The index could host 1..10...100M stubs, each one touching on a different topic, and concentrating the best entry points on the web for that topic. A local LLM can RAG-search it, and use an agent to crawl from there on.
If you solve search this way, without Google, and you also have local code execution sandbox, and local model, you can cut the cord.
Imagine this stack: local LLM, local search stub index, and local code execution sandbox - a sovereign stack. You can get some privacy and independence back.
I imagine you'd get on just fine for short tail queries but the other cases (longer tail, recent queries, things that haven't been crawled) begin to add up.
I certainly did not and find using the content google scraped from my website for money or AI (which they also sell on a token basis) more questionable than some third party offering API access to it.

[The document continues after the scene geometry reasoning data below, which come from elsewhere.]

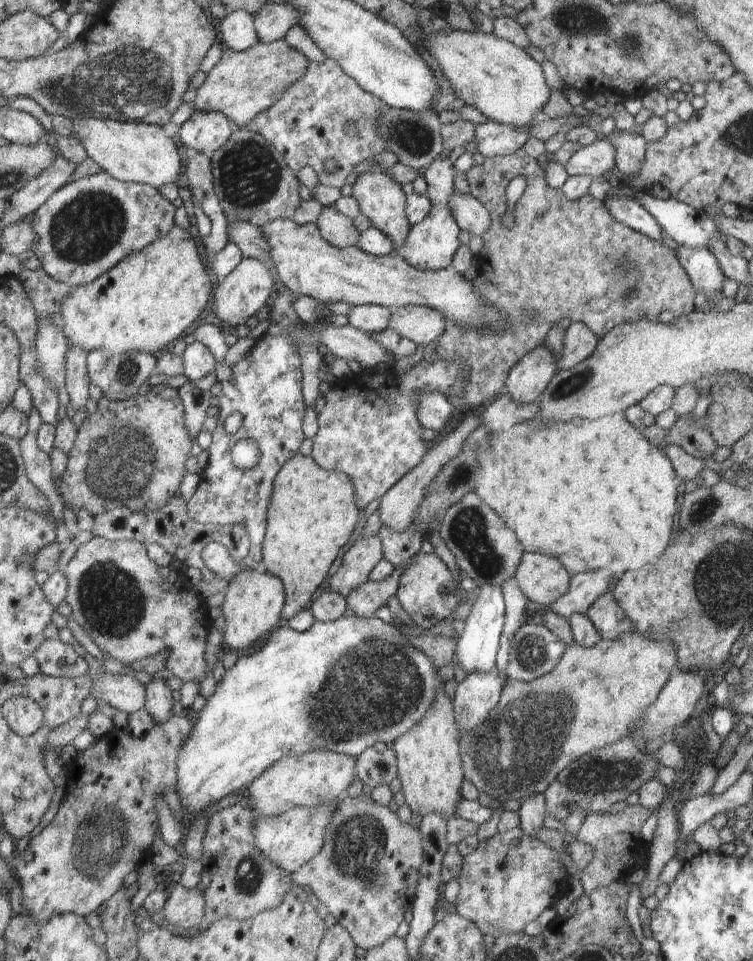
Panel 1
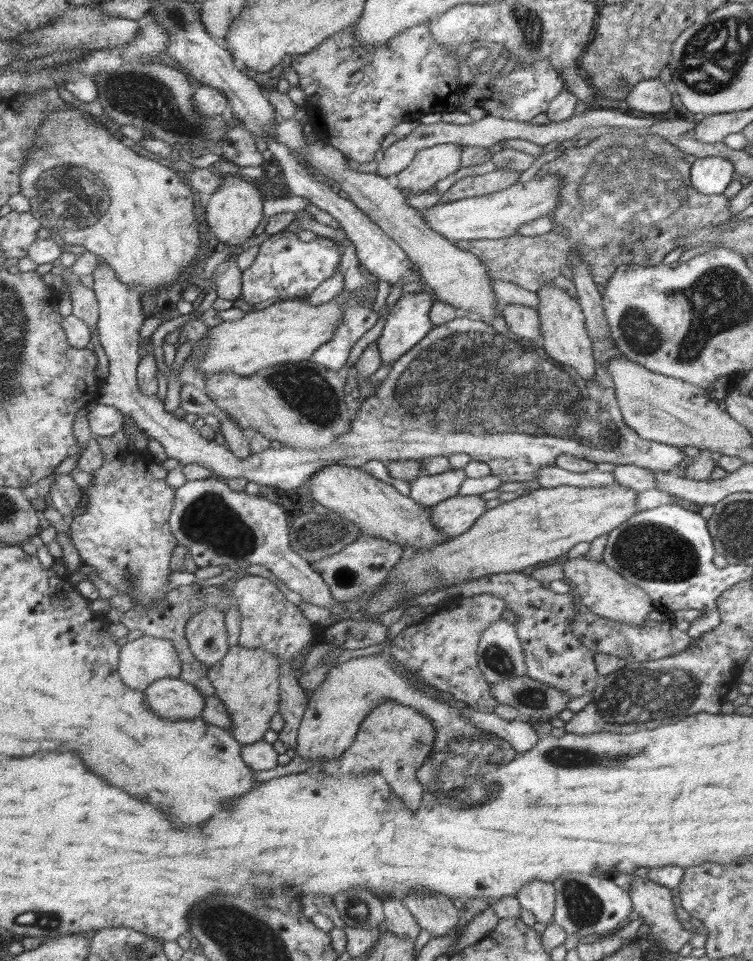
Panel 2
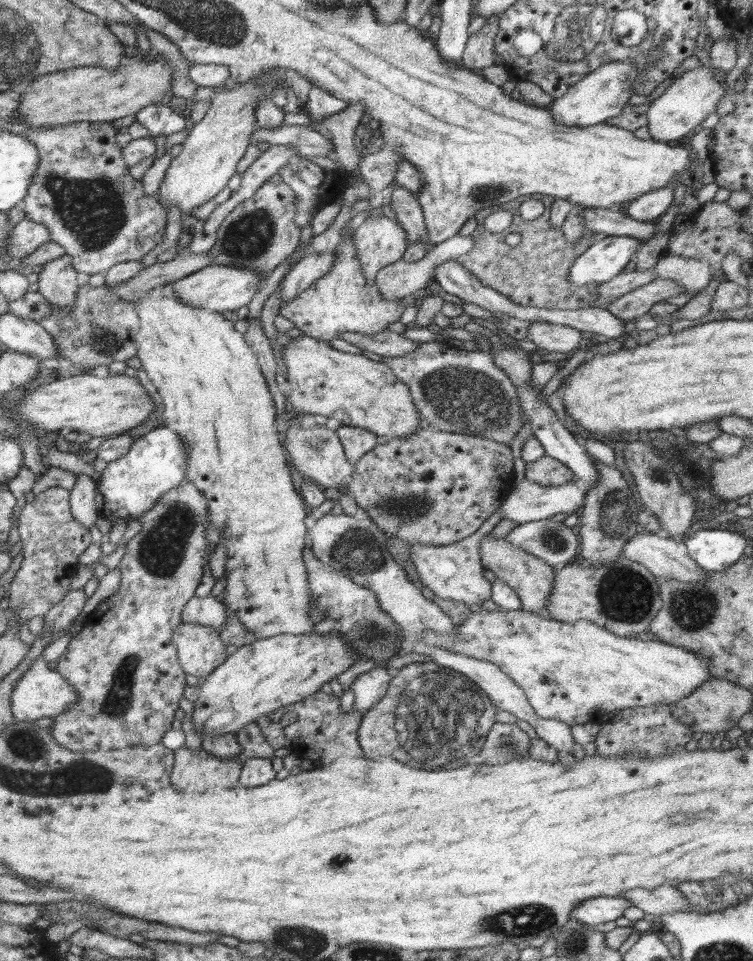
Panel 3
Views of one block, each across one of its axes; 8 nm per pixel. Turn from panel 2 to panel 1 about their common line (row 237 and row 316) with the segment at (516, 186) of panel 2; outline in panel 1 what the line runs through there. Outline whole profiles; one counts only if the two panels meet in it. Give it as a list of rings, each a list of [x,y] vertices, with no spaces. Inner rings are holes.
[[[276,220],[261,228],[271,247],[271,258],[276,268],[277,281],[286,286],[296,296],[314,298],[324,307],[328,303],[341,301],[350,306],[354,305],[379,305],[386,308],[404,306],[422,306],[437,311],[445,322],[459,325],[464,331],[489,331],[492,335],[506,333],[511,326],[511,320],[497,307],[485,300],[479,293],[480,282],[466,280],[463,275],[452,268],[436,271],[422,271],[413,268],[394,252],[390,255],[371,256],[360,248],[349,247],[338,249],[324,241],[320,230],[315,223],[298,225],[292,220]]]

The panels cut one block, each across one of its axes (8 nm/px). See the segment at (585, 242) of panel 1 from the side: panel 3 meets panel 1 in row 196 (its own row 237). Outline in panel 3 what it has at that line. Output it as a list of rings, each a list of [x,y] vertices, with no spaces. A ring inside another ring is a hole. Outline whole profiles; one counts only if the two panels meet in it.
[[[516,198],[495,208],[512,214],[512,225],[498,234],[487,232],[484,228],[488,210],[482,209],[476,213],[477,230],[471,235],[474,247],[467,254],[458,257],[456,262],[464,266],[482,285],[507,296],[520,306],[534,306],[548,310],[590,307],[597,298],[598,284],[592,282],[588,286],[572,286],[568,280],[568,271],[574,261],[594,243],[593,233],[587,231],[588,234],[584,234],[580,242],[570,244],[559,228],[550,225],[550,217],[546,214],[542,214],[536,220],[523,220],[519,214],[521,204],[522,200]],[[513,233],[522,237],[520,244],[514,248],[505,242],[506,236]]]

[1] https://docs.cloud.google.com/generative-ai-app-builder/docs...
https://blog.cloudflare.com/perplexity-is-using-stealth-unde...
Testimony https://medium.com/@brianwarner/celebritynetworths-statement...
CNW ended up putting up content for fake celebrity's after declining Google's request for API usage to prove that Google was scraping them.
They also started caring about this, probably because they don't want their competitors to get the same data as they have.